Adam Baumli
IP Portfolio Manager
[email protected]

 

Recently, CNBC posted an article about the increase of Amazon’s distribution of counterfeit products through its third party seller platform.

 

It is clear that Amazon is significantly impacting small American businesses, which I have highlighted here and here.  When most people think about counterfeit products, they think of criminal consequences.  For example, the Federal Law that covers this issue is 18 U.S.C. §2320, which states:

 

(a)Offenses.—Whoever intentionally—

(1)traffics in goods or services and knowingly uses a counterfeit mark on or in connection with such goods or services,

(2)traffics in labels, patches, stickers, wrappers, badges, emblems, medallions, charms, boxes, containers, cans, cases, hangtags, documentation, or packaging of any type or nature, knowing that a counterfeit mark has been applied thereto, the use of which is likely to cause confusion, to cause mistake, or to deceive,

(3)traffics in goods or services knowing that such good or service is a counterfeit military good or service the use, malfunction, or failure of which is likely to cause serious bodily injury or death, the disclosure of classified information, impairment of combat operations, or other significant harm to a combat operation, a member of the Armed Forces, or to national security, or

(4)traffics in a counterfeit drug, or attempts or conspires to violate any of paragraphs (1) through (4) shall be punished as provided in subsection (b).

 

The requirement of “Intentional”  and “knowingly” is a threshold that may not be met.  For this reason, I think Attorney General Loretta Lynch would be hard pressed to institute action against someone at Amazon.  For Amazon, ignorance is bliss.

 

Recently, the state of Missouri passed a law that could bridge the gap, Mo. Rev.
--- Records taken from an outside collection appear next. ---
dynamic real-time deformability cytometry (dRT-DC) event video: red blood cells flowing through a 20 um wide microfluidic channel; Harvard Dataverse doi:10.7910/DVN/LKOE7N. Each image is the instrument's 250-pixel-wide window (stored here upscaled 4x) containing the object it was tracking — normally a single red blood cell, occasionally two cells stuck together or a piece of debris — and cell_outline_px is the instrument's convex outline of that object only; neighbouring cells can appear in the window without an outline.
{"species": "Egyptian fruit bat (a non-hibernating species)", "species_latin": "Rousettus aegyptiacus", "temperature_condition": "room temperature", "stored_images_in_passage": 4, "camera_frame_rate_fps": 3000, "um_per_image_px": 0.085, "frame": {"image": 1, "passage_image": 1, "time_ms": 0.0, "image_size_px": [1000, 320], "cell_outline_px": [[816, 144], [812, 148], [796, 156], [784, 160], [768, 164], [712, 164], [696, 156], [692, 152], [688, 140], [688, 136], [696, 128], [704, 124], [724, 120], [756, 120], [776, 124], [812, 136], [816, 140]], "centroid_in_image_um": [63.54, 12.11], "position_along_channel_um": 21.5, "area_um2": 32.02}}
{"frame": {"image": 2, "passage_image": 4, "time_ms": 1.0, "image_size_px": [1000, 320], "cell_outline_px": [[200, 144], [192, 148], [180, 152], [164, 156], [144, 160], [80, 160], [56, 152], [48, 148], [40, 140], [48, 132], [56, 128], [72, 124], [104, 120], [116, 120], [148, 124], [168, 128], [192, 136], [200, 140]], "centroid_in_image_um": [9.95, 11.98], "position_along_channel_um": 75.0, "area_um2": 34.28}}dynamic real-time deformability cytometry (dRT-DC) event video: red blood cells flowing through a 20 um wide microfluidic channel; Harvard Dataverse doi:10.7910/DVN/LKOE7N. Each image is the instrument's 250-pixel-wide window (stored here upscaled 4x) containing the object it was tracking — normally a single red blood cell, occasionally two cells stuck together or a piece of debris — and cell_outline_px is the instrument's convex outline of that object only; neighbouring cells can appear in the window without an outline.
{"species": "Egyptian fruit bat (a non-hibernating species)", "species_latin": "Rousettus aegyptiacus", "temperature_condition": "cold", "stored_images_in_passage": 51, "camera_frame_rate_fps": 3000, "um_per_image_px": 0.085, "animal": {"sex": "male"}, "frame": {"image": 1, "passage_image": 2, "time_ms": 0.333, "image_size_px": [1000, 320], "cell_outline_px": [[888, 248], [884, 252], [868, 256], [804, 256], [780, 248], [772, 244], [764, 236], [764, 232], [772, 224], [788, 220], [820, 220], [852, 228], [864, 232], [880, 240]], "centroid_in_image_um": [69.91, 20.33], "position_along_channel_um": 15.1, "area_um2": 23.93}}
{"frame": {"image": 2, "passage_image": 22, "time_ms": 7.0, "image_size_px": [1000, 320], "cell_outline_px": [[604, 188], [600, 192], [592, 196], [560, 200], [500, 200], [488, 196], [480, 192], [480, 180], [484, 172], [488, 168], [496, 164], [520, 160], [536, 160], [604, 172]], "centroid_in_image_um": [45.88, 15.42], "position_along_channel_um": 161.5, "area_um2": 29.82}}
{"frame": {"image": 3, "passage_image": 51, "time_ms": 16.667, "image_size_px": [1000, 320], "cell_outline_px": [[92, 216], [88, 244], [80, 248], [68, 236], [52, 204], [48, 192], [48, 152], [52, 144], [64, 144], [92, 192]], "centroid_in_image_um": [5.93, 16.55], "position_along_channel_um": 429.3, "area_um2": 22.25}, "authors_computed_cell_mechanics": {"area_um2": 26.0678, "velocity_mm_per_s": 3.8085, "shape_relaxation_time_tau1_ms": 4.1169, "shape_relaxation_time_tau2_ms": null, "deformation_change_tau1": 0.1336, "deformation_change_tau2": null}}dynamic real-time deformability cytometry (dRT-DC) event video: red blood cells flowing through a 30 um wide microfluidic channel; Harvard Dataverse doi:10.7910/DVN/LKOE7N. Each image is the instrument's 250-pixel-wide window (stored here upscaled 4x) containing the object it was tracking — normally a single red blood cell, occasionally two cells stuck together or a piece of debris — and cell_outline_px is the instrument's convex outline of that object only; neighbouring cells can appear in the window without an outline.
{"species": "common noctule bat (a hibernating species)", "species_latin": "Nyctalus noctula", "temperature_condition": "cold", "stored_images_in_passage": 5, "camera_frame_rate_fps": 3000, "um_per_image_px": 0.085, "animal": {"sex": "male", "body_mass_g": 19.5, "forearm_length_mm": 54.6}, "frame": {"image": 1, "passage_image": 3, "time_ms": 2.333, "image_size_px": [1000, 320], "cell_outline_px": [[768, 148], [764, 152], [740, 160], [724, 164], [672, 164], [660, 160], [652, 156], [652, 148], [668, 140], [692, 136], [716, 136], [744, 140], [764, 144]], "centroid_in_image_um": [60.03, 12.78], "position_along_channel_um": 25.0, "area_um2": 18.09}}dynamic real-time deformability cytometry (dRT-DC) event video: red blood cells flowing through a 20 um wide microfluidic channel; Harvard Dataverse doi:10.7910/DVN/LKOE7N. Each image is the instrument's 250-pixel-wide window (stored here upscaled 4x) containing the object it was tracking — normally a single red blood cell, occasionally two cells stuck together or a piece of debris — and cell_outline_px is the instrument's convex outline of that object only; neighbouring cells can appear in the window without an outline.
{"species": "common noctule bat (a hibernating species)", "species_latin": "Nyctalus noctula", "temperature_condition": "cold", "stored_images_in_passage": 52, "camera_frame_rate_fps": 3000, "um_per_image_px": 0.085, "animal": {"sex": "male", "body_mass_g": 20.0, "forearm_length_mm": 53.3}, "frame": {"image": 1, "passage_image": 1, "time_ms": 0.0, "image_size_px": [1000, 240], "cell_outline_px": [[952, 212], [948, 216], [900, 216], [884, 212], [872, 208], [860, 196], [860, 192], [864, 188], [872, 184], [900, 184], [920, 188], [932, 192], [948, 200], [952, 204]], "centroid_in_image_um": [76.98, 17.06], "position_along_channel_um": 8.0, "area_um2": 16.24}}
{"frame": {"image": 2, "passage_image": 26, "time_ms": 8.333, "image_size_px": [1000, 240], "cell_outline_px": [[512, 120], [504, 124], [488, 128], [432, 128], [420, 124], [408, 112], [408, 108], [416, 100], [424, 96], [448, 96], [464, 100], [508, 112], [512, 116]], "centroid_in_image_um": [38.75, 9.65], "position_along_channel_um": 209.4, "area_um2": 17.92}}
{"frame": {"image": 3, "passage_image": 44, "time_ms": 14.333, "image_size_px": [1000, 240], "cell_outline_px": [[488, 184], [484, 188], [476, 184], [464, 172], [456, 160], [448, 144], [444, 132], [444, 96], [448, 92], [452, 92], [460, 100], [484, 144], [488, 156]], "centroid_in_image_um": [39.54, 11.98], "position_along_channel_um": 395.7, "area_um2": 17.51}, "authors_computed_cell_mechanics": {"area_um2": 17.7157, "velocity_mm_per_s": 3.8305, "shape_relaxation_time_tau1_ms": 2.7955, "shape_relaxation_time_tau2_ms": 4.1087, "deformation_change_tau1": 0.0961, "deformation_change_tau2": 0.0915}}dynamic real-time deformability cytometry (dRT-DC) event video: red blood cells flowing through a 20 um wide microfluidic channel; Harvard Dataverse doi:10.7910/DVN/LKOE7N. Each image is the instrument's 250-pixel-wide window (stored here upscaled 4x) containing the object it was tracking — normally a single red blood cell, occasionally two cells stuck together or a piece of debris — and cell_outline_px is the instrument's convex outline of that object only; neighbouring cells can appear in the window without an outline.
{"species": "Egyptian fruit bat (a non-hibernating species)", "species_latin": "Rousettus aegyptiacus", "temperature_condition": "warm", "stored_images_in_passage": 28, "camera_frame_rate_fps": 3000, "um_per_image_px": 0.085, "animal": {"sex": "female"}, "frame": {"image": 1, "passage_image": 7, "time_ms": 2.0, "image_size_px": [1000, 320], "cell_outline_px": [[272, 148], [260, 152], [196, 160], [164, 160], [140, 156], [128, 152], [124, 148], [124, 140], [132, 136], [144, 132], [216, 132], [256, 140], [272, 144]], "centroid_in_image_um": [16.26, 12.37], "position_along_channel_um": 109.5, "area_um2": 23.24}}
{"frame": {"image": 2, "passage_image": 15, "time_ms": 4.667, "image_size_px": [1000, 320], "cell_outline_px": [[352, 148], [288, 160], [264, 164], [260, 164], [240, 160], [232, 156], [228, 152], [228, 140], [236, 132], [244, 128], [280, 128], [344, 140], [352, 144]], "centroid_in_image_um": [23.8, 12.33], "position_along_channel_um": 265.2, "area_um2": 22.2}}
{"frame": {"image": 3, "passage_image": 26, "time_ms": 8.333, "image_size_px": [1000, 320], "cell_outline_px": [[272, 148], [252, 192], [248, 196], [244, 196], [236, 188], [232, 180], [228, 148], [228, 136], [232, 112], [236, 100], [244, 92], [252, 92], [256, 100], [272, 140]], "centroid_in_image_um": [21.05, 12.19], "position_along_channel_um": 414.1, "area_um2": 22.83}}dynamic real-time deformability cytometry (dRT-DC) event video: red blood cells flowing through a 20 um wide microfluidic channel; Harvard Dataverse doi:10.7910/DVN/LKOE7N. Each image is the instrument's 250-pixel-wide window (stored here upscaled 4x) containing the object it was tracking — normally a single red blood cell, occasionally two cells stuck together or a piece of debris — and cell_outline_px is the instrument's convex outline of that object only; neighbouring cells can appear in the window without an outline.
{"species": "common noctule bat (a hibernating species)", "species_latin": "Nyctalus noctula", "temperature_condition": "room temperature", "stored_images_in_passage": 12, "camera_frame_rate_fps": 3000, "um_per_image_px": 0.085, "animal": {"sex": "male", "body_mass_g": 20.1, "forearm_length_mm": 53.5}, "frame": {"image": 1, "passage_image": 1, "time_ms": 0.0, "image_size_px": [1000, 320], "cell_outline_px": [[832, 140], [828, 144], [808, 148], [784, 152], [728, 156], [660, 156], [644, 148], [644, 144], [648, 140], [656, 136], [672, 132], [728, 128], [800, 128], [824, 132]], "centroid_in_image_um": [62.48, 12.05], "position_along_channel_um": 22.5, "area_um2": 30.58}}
Stat. §570.103.1, which states:

 

  1. A person commits the offense of counterfeiting if he or she willfully manufactures, uses, displays, advertises, distributes, offers for sale, sells, or possesses for the purpose of selling or distributing any item, or services, bearing or identified by a counterfeit mark. A person having possession, custody or control of more than twenty-five items bearing a counterfeit mark shall be presumed to possess said items for the purpose of selling or distributing.

 

The threshold has changed from “intentionally” to “willfully,” but “knowingly” is absent.    Amazon does offer for sale and it does much of the distribution of these counterfeit goods through its distribution network.  The statute reads “if he or she willfully…offers for sale…any item or services bearing or identified by a counterfeit mark.”
Amazon does each of those things willfully.

 

The legal question is: does the willfulness requirement extrapolate to Amazon purposefully operating this way with counterfeit products? Or is performing these actions willfully with products that happen to be counterfeit enough?  When compared to the federal statute, there is a separate requirement that the party know the product is counterfeit.  The Missouri statute has no such separate requirement.

 

The Missouri statute will not be enacted until January 1, 2017.  In terms of political clout and protection of small Missouri businesses, it might behoove the next Missouri Attorney General to apply pressure on Amazon to actively police their third party sales platform through the application of this law.